Among those cited cases are Dewitt v. Young, 229 Kan. 474, 625 P.2d 478 (1981) (claim by named insured who was injured while passenger in own car); Pennsylvania Nat. Mut. Cas. Ins. v. Parker, 282 S.C. 546, 320 S.E.2d 458 (1984) (insured’s son’s use of pickup truck involved in fatal accident); Bishop v. Allstate Ins. Co., 623 S.W.2d 865 (Ky.1981) (wife against husband — exclusionary clause that eliminated minimum coverage for tort liability was void as against public policy); Arceneaux v. State Farm Mutual Automobile Ins. Co., 113 Ariz. 216, 550 P.2d 87 (1976) (child suit against father — recovery limited to household exclusion provision which complied with the State’s Motor Safety Responsibility Act); Estate of Neal v. Farmers Ins. Exch., 93 Nev. 348, 566 P.2d 81 (1977) (household exclusion void insofar as it seeks to eliminate the statutory minimum insurance).
Our distillation of the above cited cases results in the conclusion that motor vehicle insurance household exclusion clauses are invalid only if they contravene the State’s financial responsibility act. Although the Walthers read Boblitz, when superimposed upon Jennings and State Farm, as voiding all household exclusion clause limitations, as between husband and wife, we do not see it that way. Nothing in Boblitz purports to declare that the minimum coverage mandated by Transp. Art. § 17-103(b)(l) does not apply to an insured’s spouse.
Maryland Annotated Code art. 48A, § 545(c) provides: “The Insurer may exclude from the coverage described ... benefits for the named insured or members of his family residing in the household when occupying an uninsured motor vehicle that is owned by the named insured or a member of his immediate family residing in his household.”
*411Insurers have a right to limit their liability and to impose whatever condition they please in the policy so long as neither the limitation on liability nor the condition contravenes a statutory inhibition or the State’s public policy. “A contractual provision that violates public policy [, however,] is invalid, but only to the extent of the conflict between the stated public policy and the contractual provisions.” State Farm, 307 Md. at 643, 516 A.2d 586. Boblitz, as a matter of public policy, abrogated interspousal immunity, not a contractual limitation on insurance benefits.

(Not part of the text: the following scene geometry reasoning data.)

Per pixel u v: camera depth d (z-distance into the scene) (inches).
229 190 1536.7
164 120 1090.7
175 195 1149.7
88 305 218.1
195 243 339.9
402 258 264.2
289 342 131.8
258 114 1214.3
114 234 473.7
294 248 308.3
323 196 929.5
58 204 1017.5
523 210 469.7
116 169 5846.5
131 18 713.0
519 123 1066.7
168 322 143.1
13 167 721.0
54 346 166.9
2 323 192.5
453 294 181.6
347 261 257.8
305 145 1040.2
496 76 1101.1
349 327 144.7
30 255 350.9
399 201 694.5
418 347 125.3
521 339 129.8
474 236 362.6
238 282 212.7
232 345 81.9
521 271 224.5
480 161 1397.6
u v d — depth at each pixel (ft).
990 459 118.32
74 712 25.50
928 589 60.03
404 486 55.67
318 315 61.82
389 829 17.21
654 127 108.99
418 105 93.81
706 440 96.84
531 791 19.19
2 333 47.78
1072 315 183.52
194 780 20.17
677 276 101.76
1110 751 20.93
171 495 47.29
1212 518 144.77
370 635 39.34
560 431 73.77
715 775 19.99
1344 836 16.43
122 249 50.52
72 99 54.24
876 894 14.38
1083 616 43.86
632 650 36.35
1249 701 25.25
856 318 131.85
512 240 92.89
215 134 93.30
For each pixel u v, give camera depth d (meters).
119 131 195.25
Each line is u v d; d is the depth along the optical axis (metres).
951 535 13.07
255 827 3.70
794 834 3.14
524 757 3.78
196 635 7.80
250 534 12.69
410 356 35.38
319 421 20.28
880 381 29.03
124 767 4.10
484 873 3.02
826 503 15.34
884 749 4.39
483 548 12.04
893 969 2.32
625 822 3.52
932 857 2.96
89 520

The General Assembly of Maryland amended Md.Ann. Code art. 48A, § 545(c) in 1989, six years after the Boblitz decision. Presumably that legislative body knew of Boblitz, Jennings, and State Farm v. Nationwide at the time of the amendment. The amendment was limited to substituting in the statute the word “described” for “prescribed” and the insertion of the phrase “of the subtitle.” Significantly, we think the Legislature did not exempt spouses from the “household exclusionary clause.”
The “household clause” in the Walthers’s insurance contract limits the amount a spouse may recover from the insurance carrier for injuries resulting from an automobile accident for which the insured is responsible. The clause does not prohibit an injured spouse from maintaining an action against the other spouse for damages in excess of the insurance policy limitations.
At the time Mr. Walther entered into the contract for auto insurance with Allstate, he covenanted that any claim by members of his household for damages would not be covered by the policy limits if the claim exceeded the statutory minimum required by the Maryland Financial Responsibility Law.
We hold that the household exclusionary clause sanctioned by Md.Ann.Code art. 48A, § 545 applies to the named insured and all members of his, her, or their household to the extent that the policy coverage exceeds the statutory minimum. Phrased differently, a household exclusion limits *412the amount a household member may recover to the sum mandated by the Maryland Financial Responsibility Law.
JUDGMENT AFFIRMED.
COSTS TO BE PAID BY APPELLANTS.
. The Maryland Transportation Code Annotated, § 17-103(b)(l), provides for the payment of minimum benefits up to $20,000 for any one person and up to $40,000 for any two or more persons for bodily injuries or death resulting from an accident.